However, since I have been testing the new feature I have been pleasantly surprised with how well it works. Of course this does not mean that I will publicly admit that Gareth was right, merely that his work managed to escape the normal level of criticism it attracts from me.
To switch on Sitebulb's Spell Checker feature, set up a new audit and scroll down the audit options, then toggle on 'Spell Checker';
Once toggled on, then make sure to select the correct language dictionary from the dropdown:
If you are working with international websites that have multiple different languages in use, you may need/want to use this optional selection:
This will automatically select the dictionary to use for each page, based on the value found in the HTML Lang attribute. The default dictionary chosen will act as the fallback, in case no HTML Lang attribute is present on certain pages.
Once your audit is complete, you can view all the spelling errors that Sitebulb found by navigating to the 'Spelling Errors' report in the left hand panel:
You will then be presented with a big list of all the spelling errors found, along with example URLs, quantitative data, and spelling suggestions (scroll right to get these).
The green Export button on the right allows you to export either the spelling summary shown on screen, or ALL the spelling errors found - which includes all URL references rather than just an example URL.
As with all Sitebulb exports, you can either export to CSV or directly into Google Sheets.
To dig into spellings found on specific URLs, click the URLs tab at the top, and then hit the red Errors button to analyse a single URL;
This will present you with an interactive screen that lists the spelling errors on the left, and shows the page content on the right.
Click on any spelling error on the left and Sitebulb will highlight where it is present in the page, on the right hand pane. Note that this will split out the Page Title, Meta Description and Page Body.
In the green box at the bottom you will find suggested spellings.
As you browse spelling error results, you will notice some words that are not really errors, but are instead names of people or products, or industry jargon terms (like 'SEO' for us).
You can tell Sitebulb to ignore such words in your dictionary, so that Sitebulb will no longer flag them as spelling errors.
━━━━━━━━
● What is being asked:
Answer these questions using the spell checker text, numbering your answers to match:
1. When the optional language selection is used, what decides which dictionary is applied to each page?
2. What two destinations can Sitebulb exports go to?
3. What color is the box at the bottom of the single-URL screen that holds suggested spellings?

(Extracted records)
━━━━━━━━
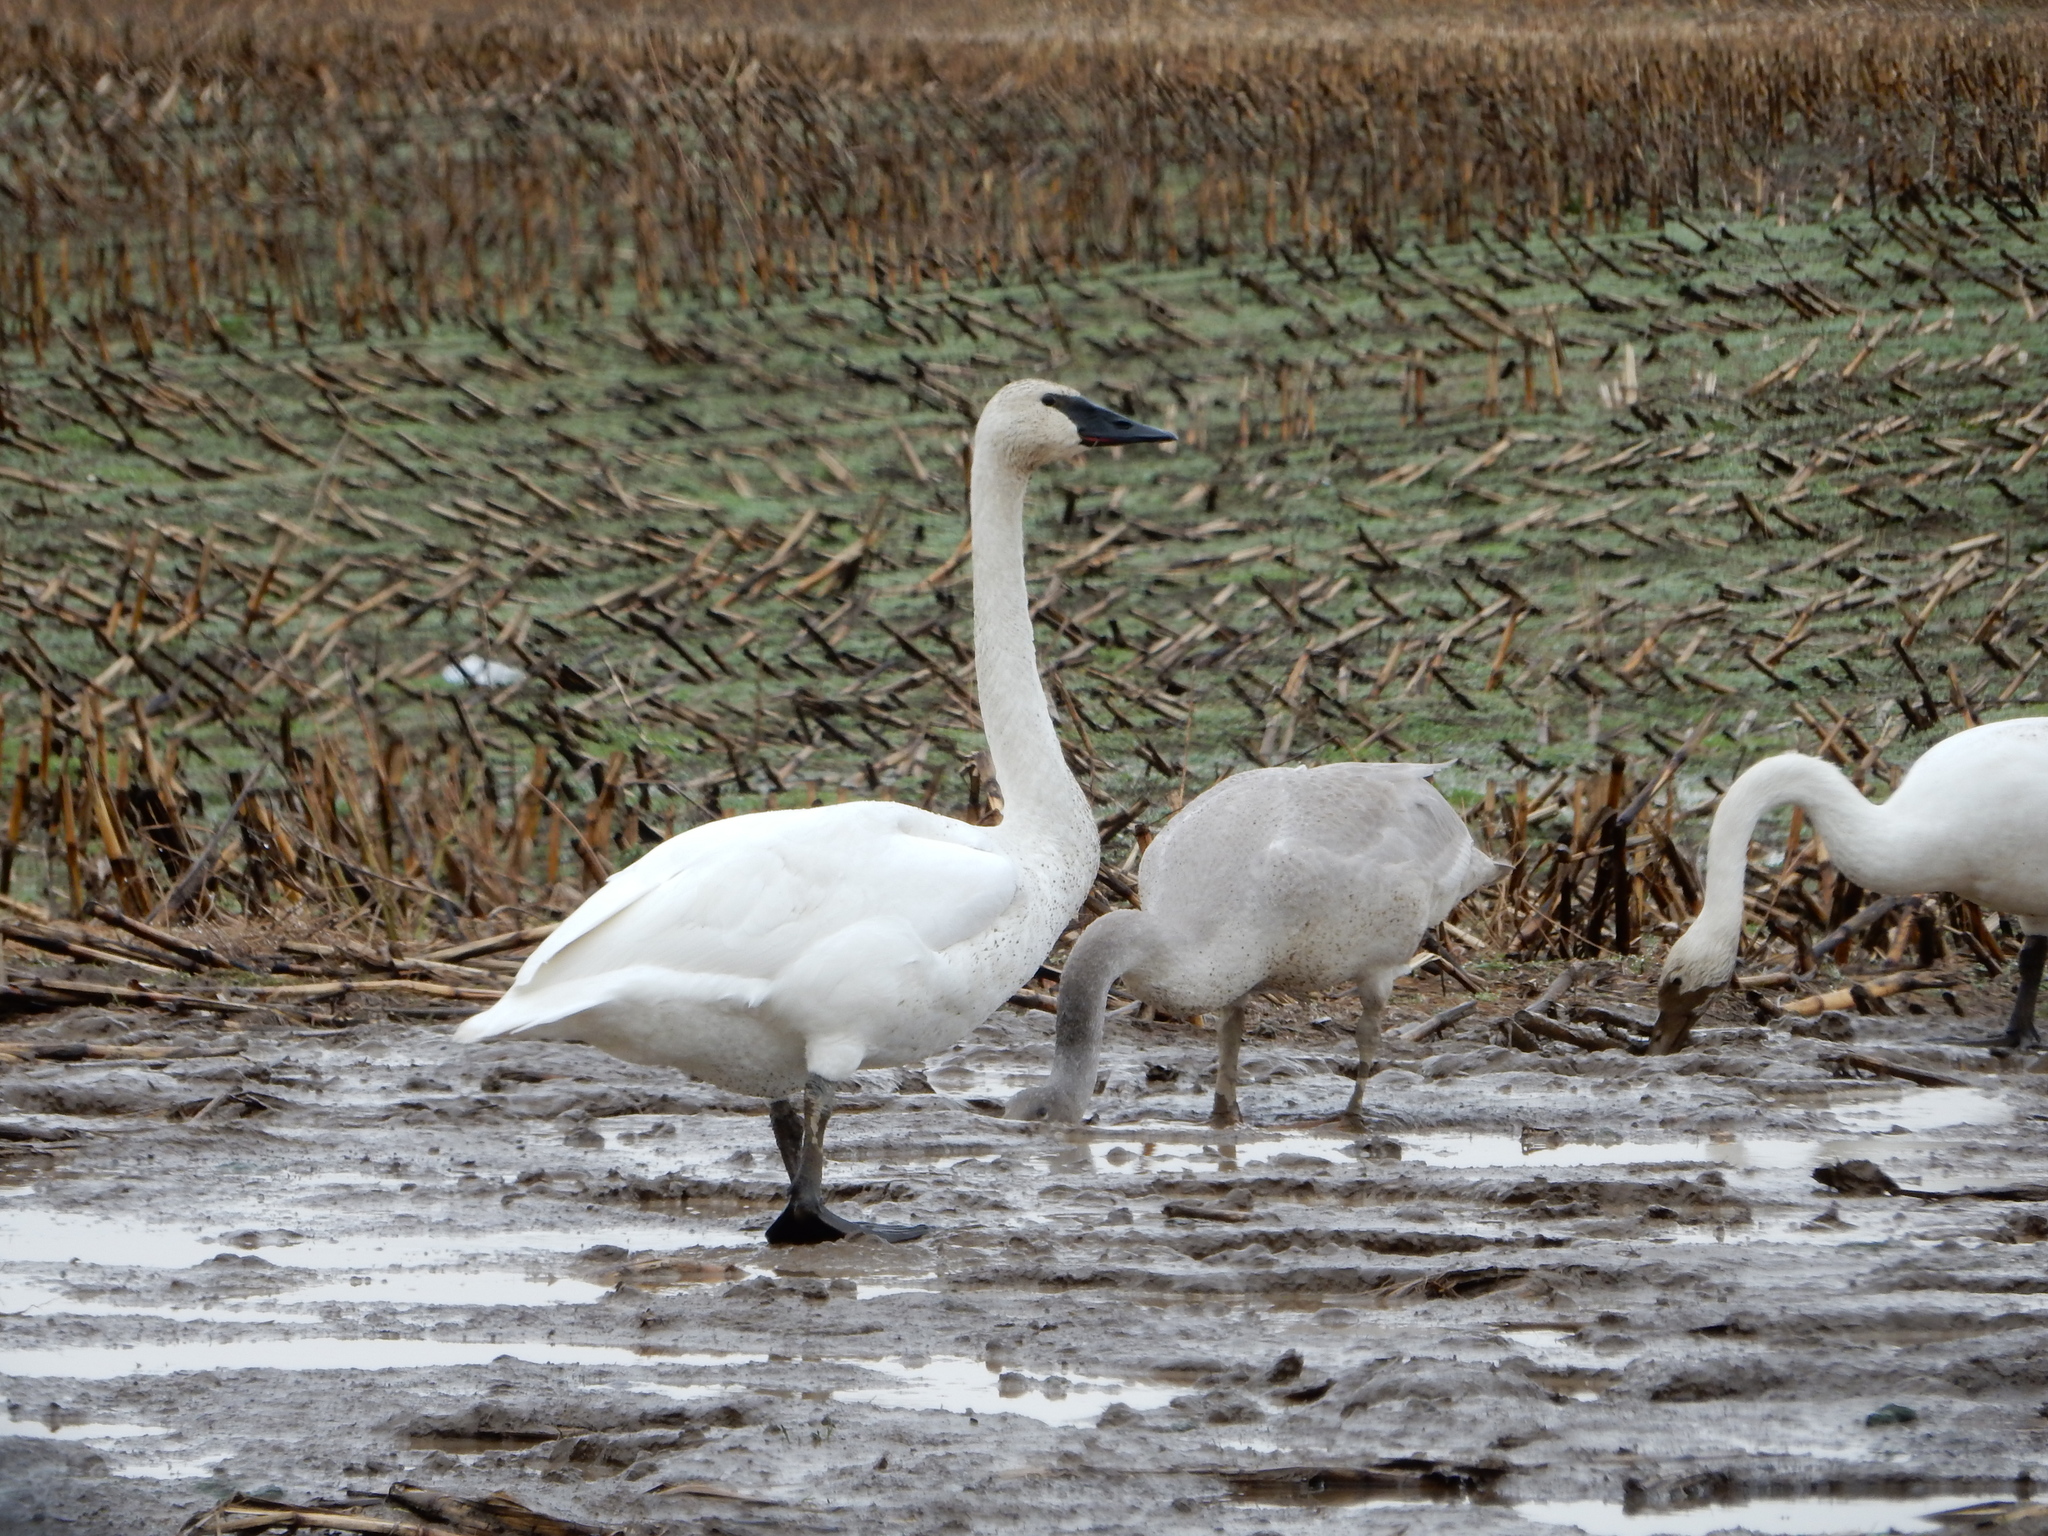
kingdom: Animalia
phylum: Chordata
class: Aves
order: Anseriformes
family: Anatidae
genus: Cygnus
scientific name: Cygnus buccinator
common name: Trumpeter swan
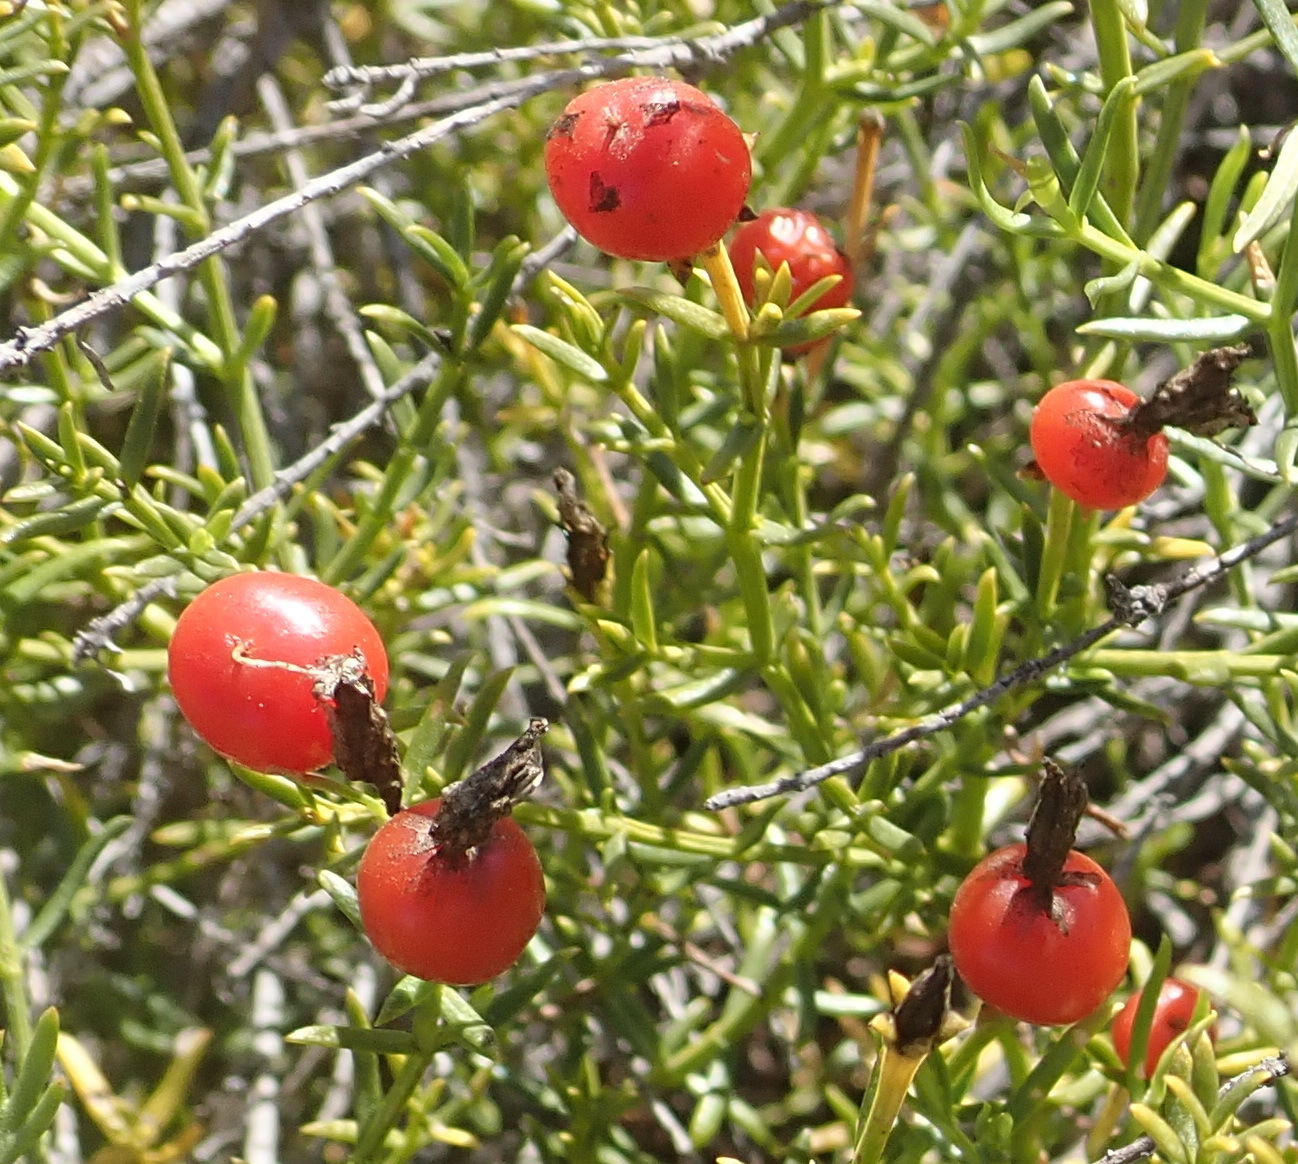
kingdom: Plantae
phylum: Tracheophyta
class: Magnoliopsida
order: Gentianales
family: Gentianaceae
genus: Chironia
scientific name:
━━━━━━━━
● Result for this exercise:
1. The value found in the HTML Lang attribute.
2. CSV or Google Sheets.
3. Green.